● **Excerpt to read**:
__________

A lot of men are wired to be receptive/responsive rather than initiative. They want their wives to initiate for similar reasons to why their wives want them to initiate. Usually whichever side has a higher sex drive will end up being forced to initiate.


----------



## madimoff (Feb 17, 2010)

reader27 said:


> A lot of men are wired to be receptive/responsive rather than initiative. They want their wives to initiate for similar reasons to why their wives want them to initiate. Usually whichever side has a higher sex drive will end up being forced to initiate.


I think I would initiate WAY more than my virtually never IF I was more secure about what he wants from our relationship. Yes I'd love to be 'jumping his bones' (as someone puts it) quite often if it weren't for the insecurity and disagreements. I think some of the time his sex drive is higher but he thinks it's always higher. He's wrong.


----------



## themrs (Oct 16, 2009)

Nothing makes me want to initiate more than a good conversation. After my husband and I talk about something and both come from the discourse feeling satisfied, I want to jump his bones. By taking the time to TALK to me, not just listen to what I'm saying but actively engage in a conversation with me he reassures me that he is my best friend and that he finds me interesting. 

The times when I remember initating the most were right after we had a night where we just had fun - talking, laughing, and just enjoying each other's company.


----------



## steak (May 6, 2011)

Enchantment said:


> I don't really understand all the threads from guys complaining that their wives don't initiate. Why does it matter who initiates?


Because men would like to feel wanted and desired too. Which obviously you women have a hard time comprehending.


----------



## themrs (Oct 16, 2009)

steak said:


> Because men would like to feel wanted and desired too. Which obviously you women have a hard time comprehending.


I don't think that's fair. I used to ask my husband if he would please initiate a conversation with me and he would say, "If you want to talk to me, just talk. I'm listening."

__________

● **Information given**:
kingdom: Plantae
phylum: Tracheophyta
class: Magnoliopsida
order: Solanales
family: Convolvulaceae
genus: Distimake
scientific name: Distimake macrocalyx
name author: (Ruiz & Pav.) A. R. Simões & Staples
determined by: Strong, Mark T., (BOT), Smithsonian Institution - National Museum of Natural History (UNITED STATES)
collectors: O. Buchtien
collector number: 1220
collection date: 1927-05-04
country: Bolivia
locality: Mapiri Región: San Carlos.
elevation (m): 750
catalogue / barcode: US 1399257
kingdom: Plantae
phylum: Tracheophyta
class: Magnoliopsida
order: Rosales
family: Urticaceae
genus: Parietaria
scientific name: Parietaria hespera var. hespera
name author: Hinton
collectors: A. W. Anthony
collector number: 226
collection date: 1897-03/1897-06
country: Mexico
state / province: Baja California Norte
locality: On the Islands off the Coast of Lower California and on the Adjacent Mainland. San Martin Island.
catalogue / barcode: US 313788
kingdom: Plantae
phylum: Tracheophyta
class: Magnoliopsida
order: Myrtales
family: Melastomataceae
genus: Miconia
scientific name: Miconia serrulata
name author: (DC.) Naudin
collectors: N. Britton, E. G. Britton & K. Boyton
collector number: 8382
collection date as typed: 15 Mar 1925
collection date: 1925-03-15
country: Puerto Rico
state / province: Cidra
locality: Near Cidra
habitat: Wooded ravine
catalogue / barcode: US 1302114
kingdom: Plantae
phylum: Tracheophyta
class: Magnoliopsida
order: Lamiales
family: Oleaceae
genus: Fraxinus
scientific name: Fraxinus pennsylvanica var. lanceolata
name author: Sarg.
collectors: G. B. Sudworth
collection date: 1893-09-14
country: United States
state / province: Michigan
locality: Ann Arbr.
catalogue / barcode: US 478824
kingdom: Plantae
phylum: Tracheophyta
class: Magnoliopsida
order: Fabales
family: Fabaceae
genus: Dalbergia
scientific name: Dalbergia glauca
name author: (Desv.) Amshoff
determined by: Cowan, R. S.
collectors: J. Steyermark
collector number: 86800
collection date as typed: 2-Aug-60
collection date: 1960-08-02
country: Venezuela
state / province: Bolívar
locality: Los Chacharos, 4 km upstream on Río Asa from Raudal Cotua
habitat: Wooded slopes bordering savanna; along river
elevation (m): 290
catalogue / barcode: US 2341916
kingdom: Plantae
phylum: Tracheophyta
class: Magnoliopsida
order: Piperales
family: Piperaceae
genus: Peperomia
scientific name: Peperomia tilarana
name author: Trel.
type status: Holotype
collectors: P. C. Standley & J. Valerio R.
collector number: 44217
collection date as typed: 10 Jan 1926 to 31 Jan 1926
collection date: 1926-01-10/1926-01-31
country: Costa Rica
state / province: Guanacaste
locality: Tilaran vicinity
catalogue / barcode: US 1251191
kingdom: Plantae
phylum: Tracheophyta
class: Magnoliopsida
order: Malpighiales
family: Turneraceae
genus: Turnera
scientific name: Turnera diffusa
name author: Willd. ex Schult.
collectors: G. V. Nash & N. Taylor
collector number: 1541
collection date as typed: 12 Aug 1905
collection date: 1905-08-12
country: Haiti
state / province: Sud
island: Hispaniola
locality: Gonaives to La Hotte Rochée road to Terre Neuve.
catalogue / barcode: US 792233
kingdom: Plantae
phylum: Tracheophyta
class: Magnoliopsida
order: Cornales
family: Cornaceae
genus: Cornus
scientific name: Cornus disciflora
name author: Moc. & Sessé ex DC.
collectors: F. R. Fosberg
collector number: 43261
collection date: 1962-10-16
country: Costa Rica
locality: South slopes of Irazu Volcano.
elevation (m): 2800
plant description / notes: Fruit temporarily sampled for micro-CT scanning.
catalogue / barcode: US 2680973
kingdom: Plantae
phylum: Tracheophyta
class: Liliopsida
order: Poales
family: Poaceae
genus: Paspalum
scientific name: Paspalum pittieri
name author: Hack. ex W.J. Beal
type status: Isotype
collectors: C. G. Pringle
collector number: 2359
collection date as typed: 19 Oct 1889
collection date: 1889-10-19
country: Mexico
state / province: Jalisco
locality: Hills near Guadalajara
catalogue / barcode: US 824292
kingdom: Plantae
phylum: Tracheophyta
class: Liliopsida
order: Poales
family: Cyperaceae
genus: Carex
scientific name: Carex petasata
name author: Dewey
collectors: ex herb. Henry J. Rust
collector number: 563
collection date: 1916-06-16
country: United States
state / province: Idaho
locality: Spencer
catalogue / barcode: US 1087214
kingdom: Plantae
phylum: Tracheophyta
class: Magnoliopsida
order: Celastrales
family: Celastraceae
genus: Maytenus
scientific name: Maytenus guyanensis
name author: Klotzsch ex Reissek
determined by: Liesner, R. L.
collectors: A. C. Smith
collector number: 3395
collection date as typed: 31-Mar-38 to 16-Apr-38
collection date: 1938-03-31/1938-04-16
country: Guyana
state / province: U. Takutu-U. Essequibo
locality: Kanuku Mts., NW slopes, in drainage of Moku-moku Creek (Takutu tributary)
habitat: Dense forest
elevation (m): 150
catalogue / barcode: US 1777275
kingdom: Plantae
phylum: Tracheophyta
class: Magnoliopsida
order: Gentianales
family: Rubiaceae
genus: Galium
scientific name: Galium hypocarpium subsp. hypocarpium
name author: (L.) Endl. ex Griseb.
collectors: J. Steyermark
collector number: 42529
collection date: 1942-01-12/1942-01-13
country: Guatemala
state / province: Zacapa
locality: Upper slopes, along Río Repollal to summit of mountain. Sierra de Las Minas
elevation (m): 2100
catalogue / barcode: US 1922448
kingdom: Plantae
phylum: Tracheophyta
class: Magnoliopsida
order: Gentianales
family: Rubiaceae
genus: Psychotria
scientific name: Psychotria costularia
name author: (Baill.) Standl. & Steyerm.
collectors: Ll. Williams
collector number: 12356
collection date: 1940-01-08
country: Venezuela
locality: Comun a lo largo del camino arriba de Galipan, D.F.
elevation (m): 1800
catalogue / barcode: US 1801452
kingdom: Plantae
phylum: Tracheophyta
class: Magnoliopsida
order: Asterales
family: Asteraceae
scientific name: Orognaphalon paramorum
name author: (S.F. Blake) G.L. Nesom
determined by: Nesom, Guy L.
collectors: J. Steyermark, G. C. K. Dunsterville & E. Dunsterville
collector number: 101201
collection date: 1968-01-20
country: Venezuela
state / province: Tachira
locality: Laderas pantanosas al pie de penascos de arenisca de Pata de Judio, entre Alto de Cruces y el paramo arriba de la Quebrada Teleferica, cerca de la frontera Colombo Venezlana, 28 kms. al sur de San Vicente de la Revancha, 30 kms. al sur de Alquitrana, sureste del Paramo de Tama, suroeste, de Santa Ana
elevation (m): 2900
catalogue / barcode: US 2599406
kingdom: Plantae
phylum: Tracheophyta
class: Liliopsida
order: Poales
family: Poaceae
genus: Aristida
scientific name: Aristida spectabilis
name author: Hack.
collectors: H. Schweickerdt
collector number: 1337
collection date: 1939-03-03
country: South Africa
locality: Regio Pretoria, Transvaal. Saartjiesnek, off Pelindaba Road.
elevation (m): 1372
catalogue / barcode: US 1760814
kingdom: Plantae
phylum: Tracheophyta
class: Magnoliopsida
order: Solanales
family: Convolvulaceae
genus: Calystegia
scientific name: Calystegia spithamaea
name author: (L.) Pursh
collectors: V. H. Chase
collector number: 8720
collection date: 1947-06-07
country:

__________

● **Required action**:
Reproduce the thread above about who initiates sex in a marriage, word for word and in full.

● **Solution to the problem**:
A lot of men are wired to be receptive/responsive rather than initiative. They want their wives to initiate for similar reasons to why their wives want them to initiate. Usually whichever side has a higher sex drive will end up being forced to initiate.


----------



## madimoff (Feb 17, 2010)

reader27 said:


> A lot of men are wired to be receptive/responsive rather than initiative. They want their wives to initiate for similar reasons to why their wives want them to initiate. Usually whichever side has a higher sex drive will end up being forced to initiate.


I think I would initiate WAY more than my virtually never IF I was more secure about what he wants from our relationship. Yes I'd love to be 'jumping his bones' (as someone puts it) quite often if it weren't for the insecurity and disagreements. I think some of the time his sex drive is higher but he thinks it's always higher. He's wrong.


----------



## themrs (Oct 16, 2009)

Nothing makes me want to initiate more than a good conversation. After my husband and I talk about something and both come from the discourse feeling satisfied, I want to jump his bones. By taking the time to TALK to me, not just listen to what I'm saying but actively engage in a conversation with me he reassures me that he is my best friend and that he finds me interesting. 

The times when I remember initating the most were right after we had a night where we just had fun - talking, laughing, and just enjoying each other's company.


----------



## steak (May 6, 2011)

Enchantment said:


> I don't really understand all the threads from guys complaining that their wives don't initiate. Why does it matter who initiates?


Because men would like to feel wanted and desired too. Which obviously you women have a hard time comprehending.


----------



## themrs (Oct 16, 2009)

steak said:


> Because men would like to feel wanted and desired too. Which obviously you women have a hard time comprehending.


I don't think that's fair. I used to ask my husband if he would please initiate a conversation with me and he would say, "If you want to talk to me, just talk. I'm listening."